Work order =>
Within the listing below, how many lines hold "your"? Reply with that number and no other text.

The data =>

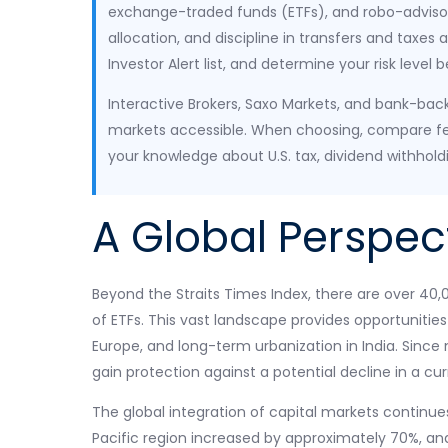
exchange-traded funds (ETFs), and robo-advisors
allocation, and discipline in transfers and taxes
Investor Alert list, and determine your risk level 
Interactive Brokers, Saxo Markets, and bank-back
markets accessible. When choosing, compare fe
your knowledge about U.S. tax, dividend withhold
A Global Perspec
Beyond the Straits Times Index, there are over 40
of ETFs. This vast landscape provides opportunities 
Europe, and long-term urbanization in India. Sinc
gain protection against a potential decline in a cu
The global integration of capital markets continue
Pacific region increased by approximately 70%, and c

Answer space =>
2